Work required: Copy every line of the data below without changing a single character.

Working data:
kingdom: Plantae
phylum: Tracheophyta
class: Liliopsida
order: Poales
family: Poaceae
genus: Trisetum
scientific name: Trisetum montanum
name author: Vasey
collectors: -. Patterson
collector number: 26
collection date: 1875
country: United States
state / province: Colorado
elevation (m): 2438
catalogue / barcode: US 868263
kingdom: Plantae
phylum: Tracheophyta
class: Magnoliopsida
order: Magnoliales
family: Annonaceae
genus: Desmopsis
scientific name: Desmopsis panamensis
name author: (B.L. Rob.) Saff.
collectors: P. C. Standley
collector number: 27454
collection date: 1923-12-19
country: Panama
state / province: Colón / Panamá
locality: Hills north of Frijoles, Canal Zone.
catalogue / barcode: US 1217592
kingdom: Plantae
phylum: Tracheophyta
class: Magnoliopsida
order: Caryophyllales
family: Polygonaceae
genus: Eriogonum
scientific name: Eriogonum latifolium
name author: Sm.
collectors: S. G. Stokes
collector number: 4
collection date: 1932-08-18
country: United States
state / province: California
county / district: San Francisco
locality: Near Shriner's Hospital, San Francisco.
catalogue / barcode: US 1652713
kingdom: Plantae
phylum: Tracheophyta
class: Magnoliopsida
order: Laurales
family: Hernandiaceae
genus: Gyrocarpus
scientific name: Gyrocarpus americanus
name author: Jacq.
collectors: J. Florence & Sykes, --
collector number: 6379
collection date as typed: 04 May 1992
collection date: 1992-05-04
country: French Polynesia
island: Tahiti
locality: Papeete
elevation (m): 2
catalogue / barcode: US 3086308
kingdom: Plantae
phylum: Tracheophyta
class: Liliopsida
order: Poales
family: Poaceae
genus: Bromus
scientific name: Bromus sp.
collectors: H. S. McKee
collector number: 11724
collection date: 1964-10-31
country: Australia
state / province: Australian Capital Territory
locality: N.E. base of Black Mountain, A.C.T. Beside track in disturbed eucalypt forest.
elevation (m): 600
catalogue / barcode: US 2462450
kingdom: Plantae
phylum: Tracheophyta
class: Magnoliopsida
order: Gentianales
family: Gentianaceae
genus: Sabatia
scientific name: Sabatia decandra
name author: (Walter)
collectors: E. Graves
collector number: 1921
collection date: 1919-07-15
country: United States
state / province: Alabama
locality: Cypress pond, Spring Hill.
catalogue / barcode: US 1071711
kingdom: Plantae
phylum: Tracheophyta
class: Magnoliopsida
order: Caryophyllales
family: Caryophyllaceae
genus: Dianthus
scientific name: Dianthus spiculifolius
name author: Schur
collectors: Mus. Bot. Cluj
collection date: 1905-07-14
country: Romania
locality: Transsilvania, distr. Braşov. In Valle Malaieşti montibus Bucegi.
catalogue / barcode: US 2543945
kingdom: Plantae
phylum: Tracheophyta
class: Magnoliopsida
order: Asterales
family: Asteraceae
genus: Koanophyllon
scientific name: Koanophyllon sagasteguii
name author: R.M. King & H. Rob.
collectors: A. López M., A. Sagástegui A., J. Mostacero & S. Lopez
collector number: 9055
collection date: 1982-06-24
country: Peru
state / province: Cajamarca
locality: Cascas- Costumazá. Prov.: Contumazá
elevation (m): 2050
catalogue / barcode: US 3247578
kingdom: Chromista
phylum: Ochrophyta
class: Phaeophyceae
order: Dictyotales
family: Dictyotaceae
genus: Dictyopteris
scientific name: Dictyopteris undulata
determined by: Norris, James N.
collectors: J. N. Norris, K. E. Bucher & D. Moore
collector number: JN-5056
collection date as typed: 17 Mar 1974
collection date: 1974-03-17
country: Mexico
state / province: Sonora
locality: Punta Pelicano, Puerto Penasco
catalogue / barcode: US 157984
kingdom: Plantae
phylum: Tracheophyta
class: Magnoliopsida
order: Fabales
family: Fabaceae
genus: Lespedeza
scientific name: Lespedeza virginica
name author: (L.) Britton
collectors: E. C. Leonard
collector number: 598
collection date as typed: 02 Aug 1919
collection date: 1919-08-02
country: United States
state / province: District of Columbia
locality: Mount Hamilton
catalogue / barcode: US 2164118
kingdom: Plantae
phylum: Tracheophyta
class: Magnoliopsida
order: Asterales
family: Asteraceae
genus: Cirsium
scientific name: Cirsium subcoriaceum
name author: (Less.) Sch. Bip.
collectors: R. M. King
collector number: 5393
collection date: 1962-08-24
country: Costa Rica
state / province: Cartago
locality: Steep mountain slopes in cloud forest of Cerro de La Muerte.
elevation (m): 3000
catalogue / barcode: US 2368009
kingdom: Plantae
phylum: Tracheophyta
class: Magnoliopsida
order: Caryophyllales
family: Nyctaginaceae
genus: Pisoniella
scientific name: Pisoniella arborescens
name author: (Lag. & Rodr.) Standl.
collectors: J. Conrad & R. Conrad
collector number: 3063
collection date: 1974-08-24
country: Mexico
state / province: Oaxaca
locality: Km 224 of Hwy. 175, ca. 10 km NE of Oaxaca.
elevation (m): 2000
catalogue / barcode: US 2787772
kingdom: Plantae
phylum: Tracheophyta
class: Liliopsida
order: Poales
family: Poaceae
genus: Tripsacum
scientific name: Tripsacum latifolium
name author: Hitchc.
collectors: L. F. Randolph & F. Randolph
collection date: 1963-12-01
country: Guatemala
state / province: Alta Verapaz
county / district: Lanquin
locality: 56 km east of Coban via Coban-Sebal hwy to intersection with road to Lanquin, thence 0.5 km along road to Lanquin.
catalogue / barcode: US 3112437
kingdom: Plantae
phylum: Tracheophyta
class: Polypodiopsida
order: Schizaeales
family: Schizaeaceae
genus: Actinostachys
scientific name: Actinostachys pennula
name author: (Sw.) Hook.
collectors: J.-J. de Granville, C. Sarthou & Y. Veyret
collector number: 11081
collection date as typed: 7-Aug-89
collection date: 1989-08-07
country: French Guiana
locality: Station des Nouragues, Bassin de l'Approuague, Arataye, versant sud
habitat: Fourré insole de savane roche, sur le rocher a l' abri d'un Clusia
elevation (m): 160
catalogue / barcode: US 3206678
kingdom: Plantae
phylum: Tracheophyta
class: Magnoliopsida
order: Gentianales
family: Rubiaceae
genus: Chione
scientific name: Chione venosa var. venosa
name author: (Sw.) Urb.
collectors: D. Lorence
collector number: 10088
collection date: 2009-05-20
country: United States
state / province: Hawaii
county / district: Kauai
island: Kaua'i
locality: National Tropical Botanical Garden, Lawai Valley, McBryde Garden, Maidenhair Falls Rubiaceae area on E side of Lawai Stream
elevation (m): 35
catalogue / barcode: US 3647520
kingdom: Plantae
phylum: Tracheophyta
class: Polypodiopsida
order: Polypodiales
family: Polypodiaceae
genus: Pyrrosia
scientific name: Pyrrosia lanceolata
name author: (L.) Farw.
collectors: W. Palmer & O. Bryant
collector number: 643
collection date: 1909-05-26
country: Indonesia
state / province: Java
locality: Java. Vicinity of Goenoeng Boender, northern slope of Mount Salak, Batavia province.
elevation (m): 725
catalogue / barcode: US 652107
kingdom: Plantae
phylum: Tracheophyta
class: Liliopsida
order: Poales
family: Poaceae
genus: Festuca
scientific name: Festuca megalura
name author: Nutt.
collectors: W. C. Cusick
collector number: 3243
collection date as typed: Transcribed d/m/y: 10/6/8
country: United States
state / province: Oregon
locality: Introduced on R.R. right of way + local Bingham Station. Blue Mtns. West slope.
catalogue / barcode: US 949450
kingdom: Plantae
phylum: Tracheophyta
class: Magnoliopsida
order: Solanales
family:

Correct response:
kingdom: Plantae
phylum: Tracheophyta
class: Liliopsida
order: Poales
family: Poaceae
genus: Trisetum
scientific name: Trisetum montanum
name author: Vasey
collectors: -. Patterson
collector number: 26
collection date: 1875
country: United States
state / province: Colorado
elevation (m): 2438
catalogue / barcode: US 868263
kingdom: Plantae
phylum: Tracheophyta
class: Magnoliopsida
order: Magnoliales
family: Annonaceae
genus: Desmopsis
scientific name: Desmopsis panamensis
name author: (B.L. Rob.) Saff.
collectors: P. C. Standley
collector number: 27454
collection date: 1923-12-19
country: Panama
state / province: Colón / Panamá
locality: Hills north of Frijoles, Canal Zone.
catalogue / barcode: US 1217592
kingdom: Plantae
phylum: Tracheophyta
class: Magnoliopsida
order: Caryophyllales
family: Polygonaceae
genus: Eriogonum
scientific name: Eriogonum latifolium
name author: Sm.
collectors: S. G. Stokes
collector number: 4
collection date: 1932-08-18
country: United States
state / province: California
county / district: San Francisco
locality: Near Shriner's Hospital, San Francisco.
catalogue / barcode: US 1652713
kingdom: Plantae
phylum: Tracheophyta
class: Magnoliopsida
order: Laurales
family: Hernandiaceae
genus: Gyrocarpus
scientific name: Gyrocarpus americanus
name author: Jacq.
collectors: J. Florence & Sykes, --
collector number: 6379
collection date as typed: 04 May 1992
collection date: 1992-05-04
country: French Polynesia
island: Tahiti
locality: Papeete
elevation (m): 2
catalogue / barcode: US 3086308
kingdom: Plantae
phylum: Tracheophyta
class: Liliopsida
order: Poales
family: Poaceae
genus: Bromus
scientific name: Bromus sp.
collectors: H. S. McKee
collector number: 11724
collection date: 1964-10-31
country: Australia
state / province: Australian Capital Territory
locality: N.E. base of Black Mountain, A.C.T. Beside track in disturbed eucalypt forest.
elevation (m): 600
catalogue / barcode: US 2462450
kingdom: Plantae
phylum: Tracheophyta
class: Magnoliopsida
order: Gentianales
family: Gentianaceae
genus: Sabatia
scientific name: Sabatia decandra
name author: (Walter)
collectors: E. Graves
collector number: 1921
collection date: 1919-07-15
country: United States
state / province: Alabama
locality: Cypress pond, Spring Hill.
catalogue / barcode: US 1071711
kingdom: Plantae
phylum: Tracheophyta
class: Magnoliopsida
order: Caryophyllales
family: Caryophyllaceae
genus: Dianthus
scientific name: Dianthus spiculifolius
name author: Schur
collectors: Mus. Bot. Cluj
collection date: 1905-07-14
country: Romania
locality: Transsilvania, distr. Braşov. In Valle Malaieşti montibus Bucegi.
catalogue / barcode: US 2543945
kingdom: Plantae
phylum: Tracheophyta
class: Magnoliopsida
order: Asterales
family: Asteraceae
genus: Koanophyllon
scientific name: Koanophyllon sagasteguii
name author: R.M. King & H. Rob.
collectors: A. López M., A. Sagástegui A., J. Mostacero & S. Lopez
collector number: 9055
collection date: 1982-06-24
country: Peru
state / province: Cajamarca
locality: Cascas- Costumazá. Prov.: Contumazá
elevation (m): 2050
catalogue / barcode: US 3247578
kingdom: Chromista
phylum: Ochrophyta
class: Phaeophyceae
order: Dictyotales
family: Dictyotaceae
genus: Dictyopteris
scientific name: Dictyopteris undulata
determined by: Norris, James N.
collectors: J. N. Norris, K. E. Bucher & D. Moore
collector number: JN-5056
collection date as typed: 17 Mar 1974
collection date: 1974-03-17
country: Mexico
state / province: Sonora
locality: Punta Pelicano, Puerto Penasco
catalogue / barcode: US 157984
kingdom: Plantae
phylum: Tracheophyta
class: Magnoliopsida
order: Fabales
family: Fabaceae
genus: Lespedeza
scientific name: Lespedeza virginica
name author: (L.) Britton
collectors: E. C. Leonard
collector number: 598
collection date as typed: 02 Aug 1919
collection date: 1919-08-02
country: United States
state / province: District of Columbia
locality: Mount Hamilton
catalogue / barcode: US 2164118
kingdom: Plantae
phylum: Tracheophyta
class: Magnoliopsida
order: Asterales
family: Asteraceae
genus: Cirsium
scientific name: Cirsium subcoriaceum
name author: (Less.) Sch. Bip.
collectors: R. M. King
collector number: 5393
collection date: 1962-08-24
country: Costa Rica
state / province: Cartago
locality: Steep mountain slopes in cloud forest of Cerro de La Muerte.
elevation (m): 3000
catalogue / barcode: US 2368009
kingdom: Plantae
phylum: Tracheophyta
class: Magnoliopsida
order: Caryophyllales
family: Nyctaginaceae
genus: Pisoniella
scientific name: Pisoniella arborescens
name author: (Lag. & Rodr.) Standl.
collectors: J. Conrad & R. Conrad
collector number: 3063
collection date: 1974-08-24
country: Mexico
state / province: Oaxaca
locality: Km 224 of Hwy. 175, ca. 10 km NE of Oaxaca.
elevation (m): 2000
catalogue / barcode: US 2787772
kingdom: Plantae
phylum: Tracheophyta
class: Liliopsida
order: Poales
family: Poaceae
genus: Tripsacum
scientific name: Tripsacum latifolium
name author: Hitchc.
collectors: L. F. Randolph & F. Randolph
collection date: 1963-12-01
country: Guatemala
state / province: Alta Verapaz
county / district: Lanquin
locality: 56 km east of Coban via Coban-Sebal hwy to intersection with road to Lanquin, thence 0.5 km along road to Lanquin.
catalogue / barcode: US 3112437
kingdom: Plantae
phylum: Tracheophyta
class: Polypodiopsida
order: Schizaeales
family: Schizaeaceae
genus: Actinostachys
scientific name: Actinostachys pennula
name author: (Sw.) Hook.
collectors: J.-J. de Granville, C. Sarthou & Y. Veyret
collector number: 11081
collection date as typed: 7-Aug-89
collection date: 1989-08-07
country: French Guiana
locality: Station des Nouragues, Bassin de l'Approuague, Arataye, versant sud
habitat: Fourré insole de savane roche, sur le rocher a l' abri d'un Clusia
elevation (m): 160
catalogue / barcode: US 3206678
kingdom: Plantae
phylum: Tracheophyta
class: Magnoliopsida
order: Gentianales
family: Rubiaceae
genus: Chione
scientific name: Chione venosa var. venosa
name author: (Sw.) Urb.
collectors: D. Lorence
collector number: 10088
collection date: 2009-05-20
country: United States
state / province: Hawaii
county / district: Kauai
island: Kaua'i
locality: National Tropical Botanical Garden, Lawai Valley, McBryde Garden, Maidenhair Falls Rubiaceae area on E side of Lawai Stream
elevation (m): 35
catalogue / barcode: US 3647520
kingdom: Plantae
phylum: Tracheophyta
class: Polypodiopsida
order: Polypodiales
family: Polypodiaceae
genus: Pyrrosia
scientific name: Pyrrosia lanceolata
name author: (L.) Farw.
collectors: W. Palmer & O. Bryant
collector number: 643
collection date: 1909-05-26
country: Indonesia
state / province: Java
locality: Java. Vicinity of Goenoeng Boender, northern slope of Mount Salak, Batavia province.
elevation (m): 725
catalogue / barcode: US 652107
kingdom: Plantae
phylum: Tracheophyta
class: Liliopsida
order: Poales
family: Poaceae
genus: Festuca
scientific name: Festuca megalura
name author: Nutt.
collectors: W. C. Cusick
collector number: 3243
collection date as typed: Transcribed d/m/y: 10/6/8
country: United States
state / province: Oregon
locality: Introduced on R.R. right of way + local Bingham Station. Blue Mtns. West slope.
catalogue / barcode: US 949450
kingdom: Plantae
phylum: Tracheophyta
class: Magnoliopsida
order: Solanales
family:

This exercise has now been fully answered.